## Consignes de l'exercice
• a. Extrayez de la discussion sur les métiers le passage qui commence par « Qui sont les » et se poursuit jusqu'à « on essaye ? ».
• b. Répondez à ces questions sur la discussion sur les métiers :
(i) Qu'est-ce que le premier message propose de faire sur les secteurs d'activité ?
(ii) Quel métier est indiqué par daffyb ?
(iii) Quel emploi l'auteur du message signé « Anonyme » cite-t-il comme exemple de ce qu'il est prêt à accepter ?
• c. Poursuivez la discussion sur les métiers à partir de l'endroit où elle s'arrête.

## Extrait choisi
···
# Quel métier faites-vous ?



## Avril-VII (4 Mars 2005)

Qui sont les mac-users ? Des cadres ? des instit ? des ingénieurs des simples ouvriers ?
Un petit sondage sur vos secteurs d'activités et en-dessous des messages sur votre profession... Vous en dites quoi ? on essaye ?


----------



## pixelemon (4 Mars 2005)

fétichiste du pied féminin ès 37.


----------



## Gregg (4 Mars 2005)

Tueur de vieilles dames .


----------



## daffyb (4 Mars 2005)

casteur de mouches


----------



## Anonyme (4 Mars 2005)

je gerais des boutiques où il y avait des zolie choses.....:love:

aujourd'hui je ne trouve plus de travail
trop vieille ou trop qualifié   

dur pour moi qui n'as jamais accepté de se faire entretenir
et qui a toujours travaillé depuis la sortie d'ecole


je suis prete a tout, meme a etre caissiere ou encore moins
du moment que je puisse retravailler


----------



## pixelemon (4 Mars 2005)
···
Entrées d'un jeu de données
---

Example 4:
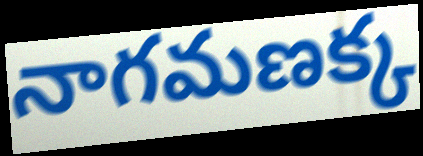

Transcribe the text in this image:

నాగమణక్క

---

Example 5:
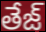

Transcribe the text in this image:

తేజ్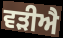
ਵੜੀਐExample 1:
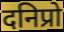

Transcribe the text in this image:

दनिप्रो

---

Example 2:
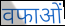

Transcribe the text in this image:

वफाओं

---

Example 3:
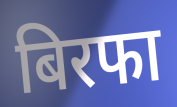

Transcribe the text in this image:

बिरफा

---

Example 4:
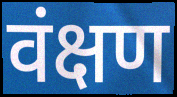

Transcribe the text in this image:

वंक्षण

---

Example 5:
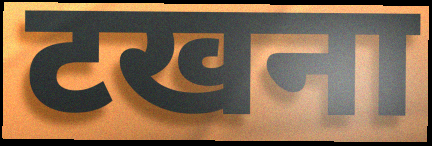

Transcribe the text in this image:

टखनाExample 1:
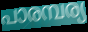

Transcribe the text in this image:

പാരമ്പര്യ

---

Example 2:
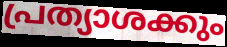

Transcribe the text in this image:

പ്രത്യാശക്കും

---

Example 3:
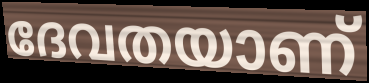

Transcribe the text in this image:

ദേവതയാണ്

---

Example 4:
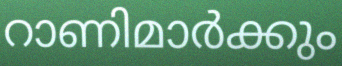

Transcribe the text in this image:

റാണിമാർക്കും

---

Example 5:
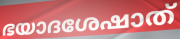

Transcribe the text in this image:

ഭയാദശേഷാത്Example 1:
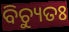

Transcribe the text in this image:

ବିଚ୍ୟୁତଃ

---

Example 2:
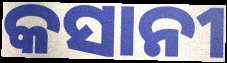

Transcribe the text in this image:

କସାନୀ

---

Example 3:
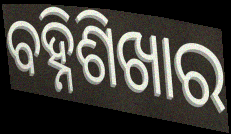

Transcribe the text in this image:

ବହ୍ନିଶିଖାର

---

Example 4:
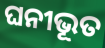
···
## Résultats de l'exercice
• a.
Qui sont les mac-users ? Des cadres ? des instit ? des ingénieurs des simples ouvriers ?
Un petit sondage sur vos secteurs d'activités et en-dessous des messages sur votre profession... Vous en dites quoi ? on essaye ?

• b.
(i) Un petit sondage.
(ii) Casteur de mouches.
(iii) Caissière.

• c.
robertav a dit:
			
		

> je gerais des boutiques où il y avait des zolie choses.....:love:
> 
> aujourd'hui je ne trouve plus de travail
> trop vieille ou trop qualifié
> ...




tu fais quelle pointure ?


----------



## daffyb (4 Mars 2005)

ya plus qu'à remplir le tableau... bon courage 
http://forums.macg.co/vbulletin/showthread.php?t=87551


----------



## Anonyme (4 Mars 2005)

pixelemon a dit:
			
		

> tu fais quelle pointure ?




37 et demi , voir 4.5 ou 6.5


----------



## le_magi61 (4 Mars 2005)

robertav a dit:
			
		

> je suis prete a tout



A mon avis, ca va plaire à quelque uns ...


----------



## Anonyme (4 Mars 2005)

Déjà bu


----------



## Anonyme (4 Mars 2005)

le_magi61 a dit:
			
		

> A mon avis, ca va plaire à quelque uns ...



ben non tu vois 
meme pour le plus vieux metier du monde je suis trop vieille


----------



## Avril-VII (4 Mars 2005)

cmove a dit:
			
		

> Déjà bu


 
Ok, je m'en doutais un peu...
Milles escuses.
Vous pouvez fermer:modo:


----------



## pixelemon (4 Mars 2005)

robertav a dit:
			
		

> ben non tu vois
> meme pour le plus vieux metier du monde je suis trop vieille




allez une pédicure et c'est parti


----------



## Gregg (4 Mars 2005)

robertav a dit:
			
		

> ben non tu vois
> meme pour le plus vieux metier du monde je suis trop vieille




Tu veux essayer ?


----------



## Anonyme (4 Mars 2005)

Gregg a dit:
			
		

> Tu veux essayer ?





tu crois que sa pourrait me plaire ?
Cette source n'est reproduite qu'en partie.